Noch ein Wort zu Schleppfehlern. Schleppfehler gibt es immer, weil ein Regler immer um den Sollwert herumpendelt. Schleppfehler sollten möglichst klein bleiben. Bei EMC kann man einen maximalen Schleppfehler festlegen (FERROR). Wird dieser überschritten, stoppt die Maschine. Wenn man mit dem Regler spielt und ihn austestet, ist es günstig, FERROR möglichst hoch zu setzen, damit die Maschine bei nicht optimalen Werten nicht sofort mit einem Following Error aussteigt. Im Backplot kann man gut sehen, was am Reglerausgang wirklich ankommt. Auch kann man das Display von "commanded" auf "actual" umschalten und so Soll und Ist im Auge behalten.
----------------
(Aufgabenübersicht)
**1)** Wiederholen Sie aus dem Auszug über Schleppfehler wortgetreu den Abschnitt, der mit „Noch ein Wort“ beginnt und sich bis „im Auge behalten.“ erstreckt.
**2)** Übersetzen Sie diesen Satz aus dem Auszug über Schleppfehler ins Englische: „Im Backplot kann man gut sehen, was am Reglerausgang wirklich ankommt.“
**3)** Beantworten Sie anhand des Auszugs über Schleppfehler diese Fragen:
(a) Warum gibt es Schleppfehler immer?
(b) Was geschieht, wenn der bei EMC festgelegte maximale Schleppfehler überschritten wird?
(c) Von welcher Einstellung auf welche lässt sich das Display umschalten?
Verwenden Sie ausschließlich den Auszug über Schleppfehler.

Gesammelte Dateneinträge:
----------------
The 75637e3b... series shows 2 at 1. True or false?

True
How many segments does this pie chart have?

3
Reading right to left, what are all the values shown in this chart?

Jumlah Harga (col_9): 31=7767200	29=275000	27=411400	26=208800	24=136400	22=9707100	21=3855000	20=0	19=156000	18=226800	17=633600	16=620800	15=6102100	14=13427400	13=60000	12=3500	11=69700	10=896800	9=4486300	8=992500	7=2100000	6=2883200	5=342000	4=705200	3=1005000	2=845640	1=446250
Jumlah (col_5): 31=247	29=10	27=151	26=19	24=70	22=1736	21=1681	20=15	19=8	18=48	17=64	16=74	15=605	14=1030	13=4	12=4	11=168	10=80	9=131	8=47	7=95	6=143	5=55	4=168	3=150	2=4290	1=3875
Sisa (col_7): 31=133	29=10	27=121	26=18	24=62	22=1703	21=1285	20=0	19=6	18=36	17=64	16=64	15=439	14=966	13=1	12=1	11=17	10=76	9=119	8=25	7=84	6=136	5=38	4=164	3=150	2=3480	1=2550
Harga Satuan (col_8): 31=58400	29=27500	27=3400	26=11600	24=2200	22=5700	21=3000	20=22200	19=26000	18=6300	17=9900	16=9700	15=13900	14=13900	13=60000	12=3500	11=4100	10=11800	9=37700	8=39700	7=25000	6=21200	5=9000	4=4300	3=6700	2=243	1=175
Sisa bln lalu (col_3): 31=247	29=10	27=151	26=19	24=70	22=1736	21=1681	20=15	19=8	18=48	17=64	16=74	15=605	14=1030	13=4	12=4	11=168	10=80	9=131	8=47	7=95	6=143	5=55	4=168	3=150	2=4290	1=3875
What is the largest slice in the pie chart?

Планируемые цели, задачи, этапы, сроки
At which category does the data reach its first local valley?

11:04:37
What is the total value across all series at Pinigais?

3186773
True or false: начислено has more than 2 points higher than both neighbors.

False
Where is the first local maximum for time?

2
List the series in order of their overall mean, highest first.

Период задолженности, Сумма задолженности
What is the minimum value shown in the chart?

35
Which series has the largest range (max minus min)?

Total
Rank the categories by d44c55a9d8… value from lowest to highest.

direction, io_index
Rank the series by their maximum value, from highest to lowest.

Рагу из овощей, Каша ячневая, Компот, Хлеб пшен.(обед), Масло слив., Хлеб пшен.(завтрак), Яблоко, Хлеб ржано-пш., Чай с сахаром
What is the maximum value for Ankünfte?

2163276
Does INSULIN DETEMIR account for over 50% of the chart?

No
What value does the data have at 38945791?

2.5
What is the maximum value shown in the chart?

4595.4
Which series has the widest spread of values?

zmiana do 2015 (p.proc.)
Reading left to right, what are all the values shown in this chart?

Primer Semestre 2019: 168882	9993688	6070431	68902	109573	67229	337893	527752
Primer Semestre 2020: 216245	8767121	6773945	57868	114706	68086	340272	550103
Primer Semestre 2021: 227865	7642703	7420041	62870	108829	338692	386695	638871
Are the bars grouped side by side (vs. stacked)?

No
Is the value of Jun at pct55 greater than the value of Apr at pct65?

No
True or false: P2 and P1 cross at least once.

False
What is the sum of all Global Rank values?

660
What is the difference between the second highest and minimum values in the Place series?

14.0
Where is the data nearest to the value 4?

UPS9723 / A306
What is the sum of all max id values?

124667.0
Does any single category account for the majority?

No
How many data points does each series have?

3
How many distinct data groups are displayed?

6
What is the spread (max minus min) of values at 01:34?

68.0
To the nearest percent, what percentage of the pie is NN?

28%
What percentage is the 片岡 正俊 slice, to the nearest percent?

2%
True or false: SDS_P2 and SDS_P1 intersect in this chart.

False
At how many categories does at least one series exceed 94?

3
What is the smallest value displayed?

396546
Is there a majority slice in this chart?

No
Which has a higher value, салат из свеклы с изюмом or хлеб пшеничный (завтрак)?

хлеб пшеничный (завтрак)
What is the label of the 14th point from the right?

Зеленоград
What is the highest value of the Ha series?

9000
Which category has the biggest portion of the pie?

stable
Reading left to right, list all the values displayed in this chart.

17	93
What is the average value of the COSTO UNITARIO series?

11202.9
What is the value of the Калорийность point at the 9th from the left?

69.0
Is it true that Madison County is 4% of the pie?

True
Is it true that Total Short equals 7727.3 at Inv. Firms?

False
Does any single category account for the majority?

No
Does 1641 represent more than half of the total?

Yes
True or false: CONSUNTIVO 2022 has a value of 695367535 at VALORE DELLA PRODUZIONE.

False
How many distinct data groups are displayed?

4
----------------
(Ergebnisse je Aufgabe)
**1)**
Noch ein Wort zu Schleppfehlern. Schleppfehler gibt es immer, weil ein Regler immer um den Sollwert herumpendelt. Schleppfehler sollten möglichst klein bleiben. Bei EMC kann man einen maximalen Schleppfehler festlegen (FERROR). Wird dieser überschritten, stoppt die Maschine. Wenn man mit dem Regler spielt und ihn austestet, ist es günstig, FERROR möglichst hoch zu setzen, damit die Maschine bei nicht optimalen Werten nicht sofort mit einem Following Error aussteigt. Im Backplot kann man gut sehen, was am Reglerausgang wirklich ankommt. Auch kann man das Display von "commanded" auf "actual" umschalten und so Soll und Ist im Auge behalten.

**2)** In the backplot, you can clearly see what actually arrives at the controller output.

**3)**
(a) Schleppfehler gibt es immer, weil ein Regler immer um den Sollwert herumpendelt.
(b) Die Maschine stoppt.
(c) Das Display lässt sich von "commanded" auf "actual" umschalten.